What is being asked: Arrange as a numbered list only the part of the material that opens with the line containing "family: Iridaceae" and closes with the line containing "family: Callithamniaceae", including both of those lines. Omit any blank lines.

[Saved data entries]
━━━━━━━━
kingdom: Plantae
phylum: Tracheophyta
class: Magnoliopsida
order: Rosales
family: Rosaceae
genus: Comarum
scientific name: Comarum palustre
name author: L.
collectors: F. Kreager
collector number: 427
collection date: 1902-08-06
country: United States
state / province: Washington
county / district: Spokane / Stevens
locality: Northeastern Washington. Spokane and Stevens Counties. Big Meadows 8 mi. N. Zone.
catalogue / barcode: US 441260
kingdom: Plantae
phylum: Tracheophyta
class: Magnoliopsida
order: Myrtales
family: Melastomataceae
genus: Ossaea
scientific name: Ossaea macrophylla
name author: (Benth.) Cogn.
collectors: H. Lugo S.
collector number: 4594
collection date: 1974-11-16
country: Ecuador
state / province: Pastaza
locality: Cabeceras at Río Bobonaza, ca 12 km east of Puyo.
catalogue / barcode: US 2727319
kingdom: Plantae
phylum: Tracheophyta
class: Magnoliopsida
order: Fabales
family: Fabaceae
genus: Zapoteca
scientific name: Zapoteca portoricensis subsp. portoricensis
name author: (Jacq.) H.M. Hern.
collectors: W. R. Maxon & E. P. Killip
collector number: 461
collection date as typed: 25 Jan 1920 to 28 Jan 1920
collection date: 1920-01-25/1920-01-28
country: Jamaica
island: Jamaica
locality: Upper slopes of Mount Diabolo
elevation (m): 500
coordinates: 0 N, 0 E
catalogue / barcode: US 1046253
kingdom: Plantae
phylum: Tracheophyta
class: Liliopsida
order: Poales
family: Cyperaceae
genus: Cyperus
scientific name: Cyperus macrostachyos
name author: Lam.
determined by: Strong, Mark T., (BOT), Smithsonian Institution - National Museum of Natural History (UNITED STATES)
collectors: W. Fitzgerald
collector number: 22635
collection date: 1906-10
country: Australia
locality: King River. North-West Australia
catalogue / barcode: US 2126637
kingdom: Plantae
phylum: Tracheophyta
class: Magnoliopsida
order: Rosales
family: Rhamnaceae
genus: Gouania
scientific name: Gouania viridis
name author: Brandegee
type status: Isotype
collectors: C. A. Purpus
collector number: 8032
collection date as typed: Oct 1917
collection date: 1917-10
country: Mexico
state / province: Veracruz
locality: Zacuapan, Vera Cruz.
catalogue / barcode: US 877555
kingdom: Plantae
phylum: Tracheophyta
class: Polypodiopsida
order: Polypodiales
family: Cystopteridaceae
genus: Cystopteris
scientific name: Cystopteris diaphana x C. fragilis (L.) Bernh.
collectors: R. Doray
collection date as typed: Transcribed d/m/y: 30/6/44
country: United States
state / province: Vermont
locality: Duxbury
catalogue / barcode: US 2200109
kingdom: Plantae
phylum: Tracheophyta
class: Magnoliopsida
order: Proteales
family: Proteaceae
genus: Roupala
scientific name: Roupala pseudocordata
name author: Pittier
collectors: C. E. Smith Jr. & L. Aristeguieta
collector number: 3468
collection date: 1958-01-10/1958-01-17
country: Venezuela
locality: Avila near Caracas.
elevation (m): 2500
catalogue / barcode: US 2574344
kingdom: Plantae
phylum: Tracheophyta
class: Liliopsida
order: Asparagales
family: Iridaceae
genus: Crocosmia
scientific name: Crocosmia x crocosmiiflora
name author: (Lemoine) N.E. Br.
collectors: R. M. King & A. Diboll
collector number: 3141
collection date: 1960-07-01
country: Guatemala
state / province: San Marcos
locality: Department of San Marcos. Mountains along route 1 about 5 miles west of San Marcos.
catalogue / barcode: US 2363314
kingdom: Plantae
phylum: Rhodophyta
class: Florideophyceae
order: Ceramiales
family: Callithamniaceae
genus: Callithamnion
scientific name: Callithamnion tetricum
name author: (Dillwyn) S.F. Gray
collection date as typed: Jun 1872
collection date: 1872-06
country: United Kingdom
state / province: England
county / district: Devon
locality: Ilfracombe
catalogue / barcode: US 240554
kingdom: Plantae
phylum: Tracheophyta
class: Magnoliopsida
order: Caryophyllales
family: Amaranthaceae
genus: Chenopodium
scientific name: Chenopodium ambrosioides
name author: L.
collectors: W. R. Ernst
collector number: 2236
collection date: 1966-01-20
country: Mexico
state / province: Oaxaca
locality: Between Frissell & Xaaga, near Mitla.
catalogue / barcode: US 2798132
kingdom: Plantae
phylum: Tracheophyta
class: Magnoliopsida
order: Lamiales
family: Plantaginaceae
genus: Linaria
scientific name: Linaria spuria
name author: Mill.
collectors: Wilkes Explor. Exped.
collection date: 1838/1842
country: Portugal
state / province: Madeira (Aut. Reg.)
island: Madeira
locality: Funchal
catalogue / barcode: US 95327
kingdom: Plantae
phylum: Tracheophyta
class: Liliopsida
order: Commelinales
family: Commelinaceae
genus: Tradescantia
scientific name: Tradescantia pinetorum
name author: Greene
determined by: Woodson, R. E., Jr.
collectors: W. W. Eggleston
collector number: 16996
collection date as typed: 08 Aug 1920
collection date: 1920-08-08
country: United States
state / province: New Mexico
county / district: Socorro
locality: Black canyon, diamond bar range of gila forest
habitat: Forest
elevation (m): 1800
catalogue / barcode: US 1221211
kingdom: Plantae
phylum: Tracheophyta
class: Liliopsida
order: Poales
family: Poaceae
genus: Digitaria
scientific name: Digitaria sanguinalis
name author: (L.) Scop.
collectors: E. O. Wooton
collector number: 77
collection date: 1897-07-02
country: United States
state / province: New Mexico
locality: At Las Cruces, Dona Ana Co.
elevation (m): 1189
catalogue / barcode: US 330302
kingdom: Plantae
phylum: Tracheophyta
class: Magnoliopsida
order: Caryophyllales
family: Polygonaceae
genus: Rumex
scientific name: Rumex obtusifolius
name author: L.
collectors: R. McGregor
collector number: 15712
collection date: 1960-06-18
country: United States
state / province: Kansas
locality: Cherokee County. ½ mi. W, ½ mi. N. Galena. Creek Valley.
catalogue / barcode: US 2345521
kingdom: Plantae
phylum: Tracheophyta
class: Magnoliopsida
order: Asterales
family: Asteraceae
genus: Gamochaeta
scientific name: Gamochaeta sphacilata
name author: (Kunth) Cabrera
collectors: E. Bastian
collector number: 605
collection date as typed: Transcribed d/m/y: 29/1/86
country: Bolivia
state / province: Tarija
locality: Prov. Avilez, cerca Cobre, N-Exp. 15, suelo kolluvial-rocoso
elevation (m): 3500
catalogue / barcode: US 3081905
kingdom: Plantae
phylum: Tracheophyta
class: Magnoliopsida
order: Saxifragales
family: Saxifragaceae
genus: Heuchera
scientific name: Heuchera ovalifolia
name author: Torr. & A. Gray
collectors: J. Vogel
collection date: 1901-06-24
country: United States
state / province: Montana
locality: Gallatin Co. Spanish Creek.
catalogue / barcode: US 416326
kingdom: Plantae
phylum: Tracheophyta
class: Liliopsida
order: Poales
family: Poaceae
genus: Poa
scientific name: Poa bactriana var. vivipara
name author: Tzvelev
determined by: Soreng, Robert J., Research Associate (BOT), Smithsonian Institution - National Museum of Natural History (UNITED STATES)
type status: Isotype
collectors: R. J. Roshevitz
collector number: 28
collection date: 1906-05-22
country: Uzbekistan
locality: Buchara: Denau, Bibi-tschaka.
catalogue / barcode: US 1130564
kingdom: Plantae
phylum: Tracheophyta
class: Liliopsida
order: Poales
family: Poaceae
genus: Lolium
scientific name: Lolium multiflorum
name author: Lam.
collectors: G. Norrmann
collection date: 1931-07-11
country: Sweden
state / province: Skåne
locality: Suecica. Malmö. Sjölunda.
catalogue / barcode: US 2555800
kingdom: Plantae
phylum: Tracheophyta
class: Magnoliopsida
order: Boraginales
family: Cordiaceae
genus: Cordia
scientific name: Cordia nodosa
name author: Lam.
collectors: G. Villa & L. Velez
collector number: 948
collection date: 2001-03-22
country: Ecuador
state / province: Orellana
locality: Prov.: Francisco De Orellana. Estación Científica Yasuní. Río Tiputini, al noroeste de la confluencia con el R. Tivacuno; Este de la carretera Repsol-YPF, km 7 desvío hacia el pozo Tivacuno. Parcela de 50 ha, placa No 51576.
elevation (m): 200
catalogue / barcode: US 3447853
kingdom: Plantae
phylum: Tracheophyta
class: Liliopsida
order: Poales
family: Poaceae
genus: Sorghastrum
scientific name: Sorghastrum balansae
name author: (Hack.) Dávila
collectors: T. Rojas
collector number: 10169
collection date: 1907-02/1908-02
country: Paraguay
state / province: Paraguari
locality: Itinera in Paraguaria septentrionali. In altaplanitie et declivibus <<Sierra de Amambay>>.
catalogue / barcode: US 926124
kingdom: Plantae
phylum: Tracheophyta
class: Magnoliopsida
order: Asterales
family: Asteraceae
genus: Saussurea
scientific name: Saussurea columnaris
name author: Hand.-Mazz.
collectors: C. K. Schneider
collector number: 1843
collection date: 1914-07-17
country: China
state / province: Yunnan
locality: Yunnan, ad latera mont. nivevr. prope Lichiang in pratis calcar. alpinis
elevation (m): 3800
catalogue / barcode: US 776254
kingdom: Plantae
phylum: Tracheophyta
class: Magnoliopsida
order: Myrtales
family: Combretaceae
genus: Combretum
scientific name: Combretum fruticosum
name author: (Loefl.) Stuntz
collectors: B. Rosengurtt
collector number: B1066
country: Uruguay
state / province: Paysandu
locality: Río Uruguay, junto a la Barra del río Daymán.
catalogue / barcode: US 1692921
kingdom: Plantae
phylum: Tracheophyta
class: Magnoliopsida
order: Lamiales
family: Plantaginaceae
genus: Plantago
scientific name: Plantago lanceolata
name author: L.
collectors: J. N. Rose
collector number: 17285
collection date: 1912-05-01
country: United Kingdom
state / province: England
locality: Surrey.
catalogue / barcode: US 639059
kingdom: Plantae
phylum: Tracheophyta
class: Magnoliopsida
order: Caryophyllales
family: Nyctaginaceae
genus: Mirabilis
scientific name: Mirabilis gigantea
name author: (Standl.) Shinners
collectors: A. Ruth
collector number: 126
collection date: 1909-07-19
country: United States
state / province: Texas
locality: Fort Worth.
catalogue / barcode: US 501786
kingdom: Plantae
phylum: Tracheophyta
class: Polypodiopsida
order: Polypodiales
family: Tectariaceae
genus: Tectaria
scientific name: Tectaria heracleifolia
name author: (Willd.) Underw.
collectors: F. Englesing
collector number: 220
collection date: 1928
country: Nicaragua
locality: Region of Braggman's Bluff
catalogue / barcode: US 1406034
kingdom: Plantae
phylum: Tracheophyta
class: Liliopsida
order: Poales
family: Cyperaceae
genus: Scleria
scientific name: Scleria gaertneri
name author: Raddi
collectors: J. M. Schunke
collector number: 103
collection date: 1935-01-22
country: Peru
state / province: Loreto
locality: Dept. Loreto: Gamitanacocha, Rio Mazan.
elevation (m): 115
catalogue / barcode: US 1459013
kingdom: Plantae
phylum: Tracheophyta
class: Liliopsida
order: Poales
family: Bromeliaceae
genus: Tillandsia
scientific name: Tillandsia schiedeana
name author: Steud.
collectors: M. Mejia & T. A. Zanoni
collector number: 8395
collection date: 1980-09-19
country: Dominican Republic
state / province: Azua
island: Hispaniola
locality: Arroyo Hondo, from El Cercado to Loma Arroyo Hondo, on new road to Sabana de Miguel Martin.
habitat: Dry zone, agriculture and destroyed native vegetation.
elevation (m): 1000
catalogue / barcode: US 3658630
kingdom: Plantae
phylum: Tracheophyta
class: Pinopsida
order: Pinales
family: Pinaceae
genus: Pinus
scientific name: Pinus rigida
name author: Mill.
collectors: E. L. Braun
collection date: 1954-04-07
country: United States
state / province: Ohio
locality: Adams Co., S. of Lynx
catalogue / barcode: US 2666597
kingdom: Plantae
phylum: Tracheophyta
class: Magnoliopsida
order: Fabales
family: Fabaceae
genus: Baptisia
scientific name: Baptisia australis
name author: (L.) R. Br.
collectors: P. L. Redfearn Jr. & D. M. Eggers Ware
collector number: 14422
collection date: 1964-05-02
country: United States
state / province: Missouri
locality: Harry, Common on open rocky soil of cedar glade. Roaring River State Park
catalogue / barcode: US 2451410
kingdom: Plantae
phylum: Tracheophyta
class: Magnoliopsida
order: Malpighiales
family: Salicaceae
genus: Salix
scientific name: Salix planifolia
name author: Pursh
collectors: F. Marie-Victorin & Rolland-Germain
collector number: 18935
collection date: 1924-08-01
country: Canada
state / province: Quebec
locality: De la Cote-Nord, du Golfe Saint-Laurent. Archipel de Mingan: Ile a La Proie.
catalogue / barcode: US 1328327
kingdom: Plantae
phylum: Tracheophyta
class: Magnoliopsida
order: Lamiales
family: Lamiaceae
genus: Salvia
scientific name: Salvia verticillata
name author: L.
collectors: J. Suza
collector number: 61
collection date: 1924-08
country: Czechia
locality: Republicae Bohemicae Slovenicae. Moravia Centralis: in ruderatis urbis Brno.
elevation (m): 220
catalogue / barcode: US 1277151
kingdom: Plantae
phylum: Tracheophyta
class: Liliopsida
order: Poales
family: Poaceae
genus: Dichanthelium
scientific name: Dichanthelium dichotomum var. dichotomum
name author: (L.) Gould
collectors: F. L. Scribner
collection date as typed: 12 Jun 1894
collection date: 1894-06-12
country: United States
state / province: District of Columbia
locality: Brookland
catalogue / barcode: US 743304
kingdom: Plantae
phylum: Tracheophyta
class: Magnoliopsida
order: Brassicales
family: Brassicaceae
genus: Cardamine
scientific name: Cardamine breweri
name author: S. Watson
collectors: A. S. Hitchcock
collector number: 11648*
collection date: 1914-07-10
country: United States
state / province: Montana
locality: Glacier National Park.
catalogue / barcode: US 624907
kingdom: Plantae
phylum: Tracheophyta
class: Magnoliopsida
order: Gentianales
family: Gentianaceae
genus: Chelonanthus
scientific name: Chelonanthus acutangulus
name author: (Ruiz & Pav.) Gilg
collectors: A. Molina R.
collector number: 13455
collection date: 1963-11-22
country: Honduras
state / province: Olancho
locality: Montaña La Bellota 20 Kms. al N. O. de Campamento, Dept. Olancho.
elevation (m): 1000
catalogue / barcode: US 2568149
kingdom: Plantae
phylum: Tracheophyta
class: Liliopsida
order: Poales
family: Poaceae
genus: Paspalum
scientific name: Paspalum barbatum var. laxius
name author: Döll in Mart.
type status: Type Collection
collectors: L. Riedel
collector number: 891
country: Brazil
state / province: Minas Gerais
━━━━━━━━
Written solution:
1. family: Iridaceae
2. genus: Crocosmia
3. scientific name: Crocosmia x crocosmiiflora
4. name author: (Lemoine) N.E. Br.
5. collectors: R. M. King & A. Diboll
6. collector number: 3141
7. collection date: 1960-07-01
8. country: Guatemala
9. state / province: San Marcos
10. locality: Department of San Marcos. Mountains along route 1 about 5 miles west of San Marcos.
11. catalogue / barcode: US 2363314
12. kingdom: Plantae
13. phylum: Rhodophyta
14. class: Florideophyceae
15. order: Ceramiales
16. family: Callithamniaceae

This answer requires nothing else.